Session Cookies: These only last for your online session and disappear from your computer or device when you close your browser.
Persistent Cookies: These stay on your computer or device after the browser has been closed and last for the period of time specified in the cookie. These persistent cookies are activated each time you visit the site where the cookie was generated.


When you use our website or mobile site, the following categories of cookies may be set on your device:

‘Strictly Necessary' Cookies
These cookies are essential because they help you to move around our websites and use features such as the Subscriptions page. Without these cookies the website simply would not work properly. These cookies do not gather information about you.

Functional Cookies
These cookies allow websites to remember choices you make (such as your user name and language preferences). They allow us to provide you with enhanced and more personal features. The information these cookies collect will not allow us to identify you personally.

Analytics Cookies
In order to keep our website and mobile site relevant, easy to use and up-to-date, we use web analytics services such as Google Analytics to help us understand how people use them. For example, we can see which parts of our websites are most popular and make sure we are constantly updating and improving our content. The information we collect is anonymous and only used for statistical purposes.

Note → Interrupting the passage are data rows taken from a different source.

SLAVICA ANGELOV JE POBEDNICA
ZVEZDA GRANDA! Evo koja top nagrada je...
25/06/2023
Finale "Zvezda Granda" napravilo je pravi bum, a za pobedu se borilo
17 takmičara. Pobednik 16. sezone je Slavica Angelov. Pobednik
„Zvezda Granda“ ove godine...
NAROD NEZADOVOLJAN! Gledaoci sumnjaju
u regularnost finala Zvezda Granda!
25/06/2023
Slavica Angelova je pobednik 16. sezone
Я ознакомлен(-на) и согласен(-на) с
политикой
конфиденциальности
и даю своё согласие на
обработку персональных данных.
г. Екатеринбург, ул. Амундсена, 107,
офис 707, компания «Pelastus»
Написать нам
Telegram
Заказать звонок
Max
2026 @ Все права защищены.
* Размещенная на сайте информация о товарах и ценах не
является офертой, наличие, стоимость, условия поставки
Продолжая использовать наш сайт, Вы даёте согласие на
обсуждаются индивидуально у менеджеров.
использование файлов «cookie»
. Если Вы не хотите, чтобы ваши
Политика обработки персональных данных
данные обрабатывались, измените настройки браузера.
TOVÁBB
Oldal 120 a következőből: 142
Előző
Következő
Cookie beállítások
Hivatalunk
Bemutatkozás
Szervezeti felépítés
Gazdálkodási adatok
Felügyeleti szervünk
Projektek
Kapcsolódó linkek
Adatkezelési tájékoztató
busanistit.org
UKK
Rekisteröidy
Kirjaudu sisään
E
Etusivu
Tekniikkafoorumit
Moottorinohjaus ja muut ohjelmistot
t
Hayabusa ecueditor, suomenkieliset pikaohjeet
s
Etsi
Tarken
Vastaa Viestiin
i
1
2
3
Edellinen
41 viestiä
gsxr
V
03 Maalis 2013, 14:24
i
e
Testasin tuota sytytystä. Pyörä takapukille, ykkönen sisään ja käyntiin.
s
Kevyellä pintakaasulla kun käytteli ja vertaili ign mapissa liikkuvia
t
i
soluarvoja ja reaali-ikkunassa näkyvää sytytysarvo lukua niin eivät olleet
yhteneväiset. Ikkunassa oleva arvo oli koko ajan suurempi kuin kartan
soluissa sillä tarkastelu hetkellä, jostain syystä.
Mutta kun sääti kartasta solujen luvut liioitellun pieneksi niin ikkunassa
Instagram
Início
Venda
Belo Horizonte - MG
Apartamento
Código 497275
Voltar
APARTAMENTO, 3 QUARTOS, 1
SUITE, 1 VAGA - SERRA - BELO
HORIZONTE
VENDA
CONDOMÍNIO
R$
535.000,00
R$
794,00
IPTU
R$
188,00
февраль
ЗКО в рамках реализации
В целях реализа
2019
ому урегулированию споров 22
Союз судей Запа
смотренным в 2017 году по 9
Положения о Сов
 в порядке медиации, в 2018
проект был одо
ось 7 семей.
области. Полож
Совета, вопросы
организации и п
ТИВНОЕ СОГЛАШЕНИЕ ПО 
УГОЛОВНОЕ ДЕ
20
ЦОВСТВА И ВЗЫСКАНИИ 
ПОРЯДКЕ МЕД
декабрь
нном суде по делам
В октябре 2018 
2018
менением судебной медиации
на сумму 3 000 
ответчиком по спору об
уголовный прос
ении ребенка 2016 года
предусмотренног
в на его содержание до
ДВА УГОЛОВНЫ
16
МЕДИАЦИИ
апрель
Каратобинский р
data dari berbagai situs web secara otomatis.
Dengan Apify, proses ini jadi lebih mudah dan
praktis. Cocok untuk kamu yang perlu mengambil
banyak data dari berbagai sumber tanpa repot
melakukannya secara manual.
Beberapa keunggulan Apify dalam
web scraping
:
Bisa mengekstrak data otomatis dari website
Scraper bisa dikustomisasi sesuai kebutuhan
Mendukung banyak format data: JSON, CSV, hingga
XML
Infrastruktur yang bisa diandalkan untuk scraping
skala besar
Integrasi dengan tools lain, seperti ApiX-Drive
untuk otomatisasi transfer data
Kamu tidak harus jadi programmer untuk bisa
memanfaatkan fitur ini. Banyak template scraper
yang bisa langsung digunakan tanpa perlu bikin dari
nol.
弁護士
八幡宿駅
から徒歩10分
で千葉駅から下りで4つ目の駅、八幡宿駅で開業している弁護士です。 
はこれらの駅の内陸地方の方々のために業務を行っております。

Embedded Content and Third Party Cookies
To help us deliver the best possible content, we sometimes use third party tools to embed photos and video content from websites such as YouTube, Facebook and Instagram. As a result, when you visit a page containing such content, you may be presented with cookies from these websites. We do not control the use of these cookies and cannot access them. You should check the third party websites for more information about these cookies.

Across our websites and mobile site you will also see embedded ‘share’ buttons. These enable you to easily share content with friends through a number of popular social networks. When you click on one of these buttons, a cookie may be set by the service you have chosen to share content through. Again, the MCA does not control these cookies and cannot access them.


Whenever you use our website and mobile site, information may be collected through the use of cookies and similar technologies.

We don’t sell the information collected by cookies, nor do we disclose the information to third parties, except where required by law (for example to government bodies and law enforcement agencies).

By using our website and mobile site you agree to our use of cookies as described in this Cookie Policy.